§ **EXERCISE OBJECTIVE**
Transcribe the entries that follow, every word as written, and drop the pictures.

§ **MATERIAL TO PROCESS**

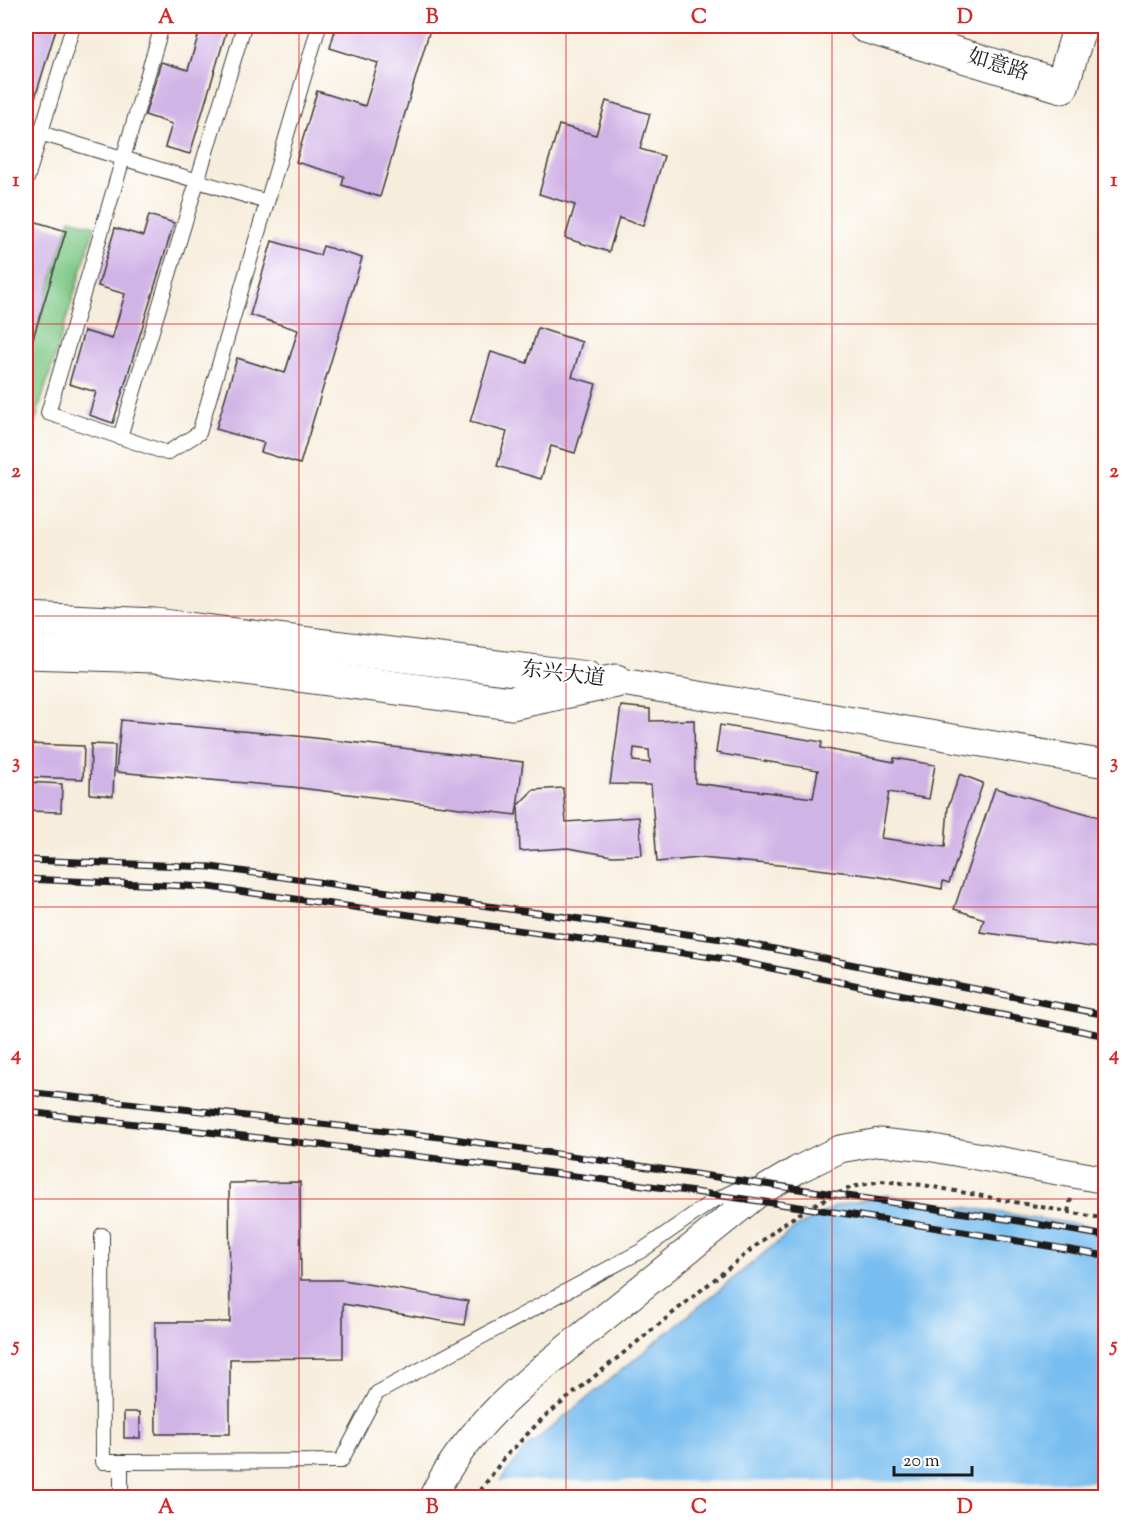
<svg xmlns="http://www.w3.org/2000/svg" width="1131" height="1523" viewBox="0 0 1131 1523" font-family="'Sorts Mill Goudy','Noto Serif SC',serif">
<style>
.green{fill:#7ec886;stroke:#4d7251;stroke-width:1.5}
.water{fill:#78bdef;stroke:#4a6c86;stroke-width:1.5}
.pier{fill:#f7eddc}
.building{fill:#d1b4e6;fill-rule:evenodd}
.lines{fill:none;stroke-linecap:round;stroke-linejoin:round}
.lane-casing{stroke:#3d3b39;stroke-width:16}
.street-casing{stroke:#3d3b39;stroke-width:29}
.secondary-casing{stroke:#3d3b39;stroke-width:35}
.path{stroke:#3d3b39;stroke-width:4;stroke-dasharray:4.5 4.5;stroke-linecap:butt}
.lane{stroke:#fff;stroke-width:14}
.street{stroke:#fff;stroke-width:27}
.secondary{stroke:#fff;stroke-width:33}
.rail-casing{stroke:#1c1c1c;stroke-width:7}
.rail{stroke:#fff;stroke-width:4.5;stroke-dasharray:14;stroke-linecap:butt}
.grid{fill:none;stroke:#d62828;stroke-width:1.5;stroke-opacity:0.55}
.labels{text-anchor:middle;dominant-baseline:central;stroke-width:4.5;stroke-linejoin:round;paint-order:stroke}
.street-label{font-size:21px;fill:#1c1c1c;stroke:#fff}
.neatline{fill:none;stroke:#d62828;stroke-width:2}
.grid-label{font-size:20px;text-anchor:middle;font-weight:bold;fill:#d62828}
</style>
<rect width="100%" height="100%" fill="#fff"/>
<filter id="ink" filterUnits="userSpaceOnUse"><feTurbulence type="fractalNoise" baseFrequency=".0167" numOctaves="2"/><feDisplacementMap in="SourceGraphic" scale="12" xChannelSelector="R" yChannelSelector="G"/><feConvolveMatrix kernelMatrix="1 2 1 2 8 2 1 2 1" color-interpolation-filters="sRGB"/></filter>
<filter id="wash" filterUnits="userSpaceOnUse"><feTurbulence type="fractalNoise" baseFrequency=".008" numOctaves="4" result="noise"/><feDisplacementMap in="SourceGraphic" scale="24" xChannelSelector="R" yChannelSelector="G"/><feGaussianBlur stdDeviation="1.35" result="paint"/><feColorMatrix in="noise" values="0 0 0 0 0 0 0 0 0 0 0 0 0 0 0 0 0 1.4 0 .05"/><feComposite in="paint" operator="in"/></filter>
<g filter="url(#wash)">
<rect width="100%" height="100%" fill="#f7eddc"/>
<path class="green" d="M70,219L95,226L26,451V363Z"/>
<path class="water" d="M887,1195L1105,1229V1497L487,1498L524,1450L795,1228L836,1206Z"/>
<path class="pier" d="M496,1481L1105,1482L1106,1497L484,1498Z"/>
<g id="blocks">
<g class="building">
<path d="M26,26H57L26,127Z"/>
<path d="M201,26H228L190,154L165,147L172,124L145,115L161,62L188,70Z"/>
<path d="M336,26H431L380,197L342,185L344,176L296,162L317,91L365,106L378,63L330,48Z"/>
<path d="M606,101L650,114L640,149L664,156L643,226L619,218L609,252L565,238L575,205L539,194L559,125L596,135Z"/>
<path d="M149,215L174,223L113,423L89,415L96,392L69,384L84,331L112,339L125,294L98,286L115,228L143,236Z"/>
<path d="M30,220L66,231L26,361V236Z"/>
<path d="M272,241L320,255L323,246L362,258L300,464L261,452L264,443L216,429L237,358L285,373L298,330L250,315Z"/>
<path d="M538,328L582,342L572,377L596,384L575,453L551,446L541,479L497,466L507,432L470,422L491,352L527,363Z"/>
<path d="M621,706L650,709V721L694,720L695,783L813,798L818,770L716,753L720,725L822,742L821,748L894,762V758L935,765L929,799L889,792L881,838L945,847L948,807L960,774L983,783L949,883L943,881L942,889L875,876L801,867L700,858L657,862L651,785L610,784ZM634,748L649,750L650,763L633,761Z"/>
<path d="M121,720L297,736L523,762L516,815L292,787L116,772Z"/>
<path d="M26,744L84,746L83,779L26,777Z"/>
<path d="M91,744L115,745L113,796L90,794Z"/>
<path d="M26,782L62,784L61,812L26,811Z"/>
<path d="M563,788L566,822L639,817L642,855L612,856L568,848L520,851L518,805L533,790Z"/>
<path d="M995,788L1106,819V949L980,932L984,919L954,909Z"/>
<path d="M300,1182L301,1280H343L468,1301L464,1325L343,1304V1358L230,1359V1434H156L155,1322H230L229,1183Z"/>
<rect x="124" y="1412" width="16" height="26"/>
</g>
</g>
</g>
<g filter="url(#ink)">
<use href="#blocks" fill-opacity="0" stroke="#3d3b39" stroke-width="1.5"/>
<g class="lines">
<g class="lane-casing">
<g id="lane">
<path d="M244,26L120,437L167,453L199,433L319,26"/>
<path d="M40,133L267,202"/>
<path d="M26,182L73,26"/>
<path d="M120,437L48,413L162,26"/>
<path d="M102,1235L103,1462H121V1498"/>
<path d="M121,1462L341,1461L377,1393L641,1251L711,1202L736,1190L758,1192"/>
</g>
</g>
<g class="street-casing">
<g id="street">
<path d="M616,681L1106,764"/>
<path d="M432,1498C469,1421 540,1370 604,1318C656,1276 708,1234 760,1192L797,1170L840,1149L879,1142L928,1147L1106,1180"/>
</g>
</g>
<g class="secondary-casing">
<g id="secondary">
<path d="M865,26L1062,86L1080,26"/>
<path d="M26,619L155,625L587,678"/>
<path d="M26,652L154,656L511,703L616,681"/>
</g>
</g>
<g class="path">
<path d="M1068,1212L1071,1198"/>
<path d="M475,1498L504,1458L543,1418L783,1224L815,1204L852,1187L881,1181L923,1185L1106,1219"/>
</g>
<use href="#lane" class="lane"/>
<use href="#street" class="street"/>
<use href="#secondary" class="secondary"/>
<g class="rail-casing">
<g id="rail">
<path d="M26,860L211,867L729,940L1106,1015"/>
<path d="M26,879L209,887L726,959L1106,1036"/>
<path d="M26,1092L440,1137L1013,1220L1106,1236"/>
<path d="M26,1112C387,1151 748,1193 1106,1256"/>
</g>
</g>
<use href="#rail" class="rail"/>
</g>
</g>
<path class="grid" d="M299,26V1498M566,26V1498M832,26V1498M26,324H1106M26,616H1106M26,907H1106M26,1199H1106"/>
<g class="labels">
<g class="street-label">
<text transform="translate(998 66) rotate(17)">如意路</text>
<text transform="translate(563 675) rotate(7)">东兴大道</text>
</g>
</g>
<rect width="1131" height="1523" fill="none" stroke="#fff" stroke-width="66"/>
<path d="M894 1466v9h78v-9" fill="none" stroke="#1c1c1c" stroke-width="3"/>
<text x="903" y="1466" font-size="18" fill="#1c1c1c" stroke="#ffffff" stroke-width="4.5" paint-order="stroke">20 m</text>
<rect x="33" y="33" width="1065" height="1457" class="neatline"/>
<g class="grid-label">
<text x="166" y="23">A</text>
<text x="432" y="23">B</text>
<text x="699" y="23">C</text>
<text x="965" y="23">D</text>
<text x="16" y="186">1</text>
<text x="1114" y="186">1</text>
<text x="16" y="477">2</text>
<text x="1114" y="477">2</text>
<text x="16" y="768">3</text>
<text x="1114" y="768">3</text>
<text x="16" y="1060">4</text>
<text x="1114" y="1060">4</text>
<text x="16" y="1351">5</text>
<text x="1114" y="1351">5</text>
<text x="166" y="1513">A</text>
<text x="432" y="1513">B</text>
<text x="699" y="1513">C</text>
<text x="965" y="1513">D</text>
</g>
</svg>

§ **SOLUTION**
<svg xmlns="http://www.w3.org/2000/svg" width="1131" height="1523" viewBox="0 0 1131 1523" font-family="'Sorts Mill Goudy','Noto Serif SC',serif">
<style>
.green{fill:#7ec886;stroke:#4d7251;stroke-width:1.5}
.water{fill:#78bdef;stroke:#4a6c86;stroke-width:1.5}
.pier{fill:#f7eddc}
.building{fill:#d1b4e6;fill-rule:evenodd}
.lines{fill:none;stroke-linecap:round;stroke-linejoin:round}
.lane-casing{stroke:#3d3b39;stroke-width:16}
.street-casing{stroke:#3d3b39;stroke-width:29}
.secondary-casing{stroke:#3d3b39;stroke-width:35}
.path{stroke:#3d3b39;stroke-width:4;stroke-dasharray:4.5 4.5;stroke-linecap:butt}
.lane{stroke:#fff;stroke-width:14}
.street{stroke:#fff;stroke-width:27}
.secondary{stroke:#fff;stroke-width:33}
.rail-casing{stroke:#1c1c1c;stroke-width:7}
.rail{stroke:#fff;stroke-width:4.5;stroke-dasharray:14;stroke-linecap:butt}
.grid{fill:none;stroke:#d62828;stroke-width:1.5;stroke-opacity:0.55}
.labels{text-anchor:middle;dominant-baseline:central;stroke-width:4.5;stroke-linejoin:round;paint-order:stroke}
.street-label{font-size:21px;fill:#1c1c1c;stroke:#fff}
.neatline{fill:none;stroke:#d62828;stroke-width:2}
.grid-label{font-size:20px;text-anchor:middle;font-weight:bold;fill:#d62828}
</style>
<rect width="100%" height="100%" fill="#fff"/>
<filter id="ink" filterUnits="userSpaceOnUse"><feTurbulence type="fractalNoise" baseFrequency=".0167" numOctaves="2"/><feDisplacementMap in="SourceGraphic" scale="12" xChannelSelector="R" yChannelSelector="G"/><feConvolveMatrix kernelMatrix="1 2 1 2 8 2 1 2 1" color-interpolation-filters="sRGB"/></filter>
<filter id="wash" filterUnits="userSpaceOnUse"><feTurbulence type="fractalNoise" baseFrequency=".008" numOctaves="4" result="noise"/><feDisplacementMap in="SourceGraphic" scale="24" xChannelSelector="R" yChannelSelector="G"/><feGaussianBlur stdDeviation="1.35" result="paint"/><feColorMatrix in="noise" values="0 0 0 0 0 0 0 0 0 0 0 0 0 0 0 0 0 1.4 0 .05"/><feComposite in="paint" operator="in"/></filter>
<g filter="url(#wash)">
<rect width="100%" height="100%" fill="#f7eddc"/>
<path class="green" d="M70,219L95,226L26,451V363Z"/>
<path class="water" d="M887,1195L1105,1229V1497L487,1498L524,1450L795,1228L836,1206Z"/>
<path class="pier" d="M496,1481L1105,1482L1106,1497L484,1498Z"/>
<g id="blocks">
<g class="building">
<path d="M26,26H57L26,127Z"/>
<path d="M201,26H228L190,154L165,147L172,124L145,115L161,62L188,70Z"/>
<path d="M336,26H431L380,197L342,185L344,176L296,162L317,91L365,106L378,63L330,48Z"/>
<path d="M606,101L650,114L640,149L664,156L643,226L619,218L609,252L565,238L575,205L539,194L559,125L596,135Z"/>
<path d="M149,215L174,223L113,423L89,415L96,392L69,384L84,331L112,339L125,294L98,286L115,228L143,236Z"/>
<path d="M30,220L66,231L26,361V236Z"/>
<path d="M272,241L320,255L323,246L362,258L300,464L261,452L264,443L216,429L237,358L285,373L298,330L250,315Z"/>
<path d="M538,328L582,342L572,377L596,384L575,453L551,446L541,479L497,466L507,432L470,422L491,352L527,363Z"/>
<path d="M621,706L650,709V721L694,720L695,783L813,798L818,770L716,753L720,725L822,742L821,748L894,762V758L935,765L929,799L889,792L881,838L945,847L948,807L960,774L983,783L949,883L943,881L942,889L875,876L801,867L700,858L657,862L651,785L610,784ZM634,748L649,750L650,763L633,761Z"/>
<path d="M121,720L297,736L523,762L516,815L292,787L116,772Z"/>
<path d="M26,744L84,746L83,779L26,777Z"/>
<path d="M91,744L115,745L113,796L90,794Z"/>
<path d="M26,782L62,784L61,812L26,811Z"/>
<path d="M563,788L566,822L639,817L642,855L612,856L568,848L520,851L518,805L533,790Z"/>
<path d="M995,788L1106,819V949L980,932L984,919L954,909Z"/>
<path d="M300,1182L301,1280H343L468,1301L464,1325L343,1304V1358L230,1359V1434H156L155,1322H230L229,1183Z"/>
<rect x="124" y="1412" width="16" height="26"/>
</g>
</g>
</g>
<g filter="url(#ink)">
<use href="#blocks" fill-opacity="0" stroke="#3d3b39" stroke-width="1.5"/>
<g class="lines">
<g class="lane-casing">
<g id="lane">
<path d="M244,26L120,437L167,453L199,433L319,26"/>
<path d="M40,133L267,202"/>
<path d="M26,182L73,26"/>
<path d="M120,437L48,413L162,26"/>
<path d="M102,1235L103,1462H121V1498"/>
<path d="M121,1462L341,1461L377,1393L641,1251L711,1202L736,1190L758,1192"/>
</g>
</g>
<g class="street-casing">
<g id="street">
<path d="M616,681L1106,764"/>
<path d="M432,1498C469,1421 540,1370 604,1318C656,1276 708,1234 760,1192L797,1170L840,1149L879,1142L928,1147L1106,1180"/>
</g>
</g>
<g class="secondary-casing">
<g id="secondary">
<path d="M865,26L1062,86L1080,26"/>
<path d="M26,619L155,625L587,678"/>
<path d="M26,652L154,656L511,703L616,681"/>
</g>
</g>
<g class="path">
<path d="M1068,1212L1071,1198"/>
<path d="M475,1498L504,1458L543,1418L783,1224L815,1204L852,1187L881,1181L923,1185L1106,1219"/>
</g>
<use href="#lane" class="lane"/>
<use href="#street" class="street"/>
<use href="#secondary" class="secondary"/>
<g class="rail-casing">
<g id="rail">
<path d="M26,860L211,867L729,940L1106,1015"/>
<path d="M26,879L209,887L726,959L1106,1036"/>
<path d="M26,1092L440,1137L1013,1220L1106,1236"/>
<path d="M26,1112C387,1151 748,1193 1106,1256"/>
</g>
</g>
<use href="#rail" class="rail"/>
</g>
</g>
<path class="grid" d="M299,26V1498M566,26V1498M832,26V1498M26,324H1106M26,616H1106M26,907H1106M26,1199H1106"/>
<g class="labels">
<g class="street-label">
<text transform="translate(998 66) rotate(17)">如意路</text>
<text transform="translate(563 675) rotate(7)">东兴大道</text>
</g>
</g>
<rect width="1131" height="1523" fill="none" stroke="#fff" stroke-width="66"/>
<path d="M894 1466v9h78v-9" fill="none" stroke="#1c1c1c" stroke-width="3"/>
<text x="903" y="1466" font-size="18" fill="#1c1c1c" stroke="#ffffff" stroke-width="4.5" paint-order="stroke">20 m</text>
<rect x="33" y="33" width="1065" height="1457" class="neatline"/>
<g class="grid-label">
<text x="166" y="23">A</text>
<text x="432" y="23">B</text>
<text x="699" y="23">C</text>
<text x="965" y="23">D</text>
<text x="16" y="186">1</text>
<text x="1114" y="186">1</text>
<text x="16" y="477">2</text>
<text x="1114" y="477">2</text>
<text x="16" y="768">3</text>
<text x="1114" y="768">3</text>
<text x="16" y="1060">4</text>
<text x="1114" y="1060">4</text>
<text x="16" y="1351">5</text>
<text x="1114" y="1351">5</text>
<text x="166" y="1513">A</text>
<text x="432" y="1513">B</text>
<text x="699" y="1513">C</text>
<text x="965" y="1513">D</text>
</g>
</svg>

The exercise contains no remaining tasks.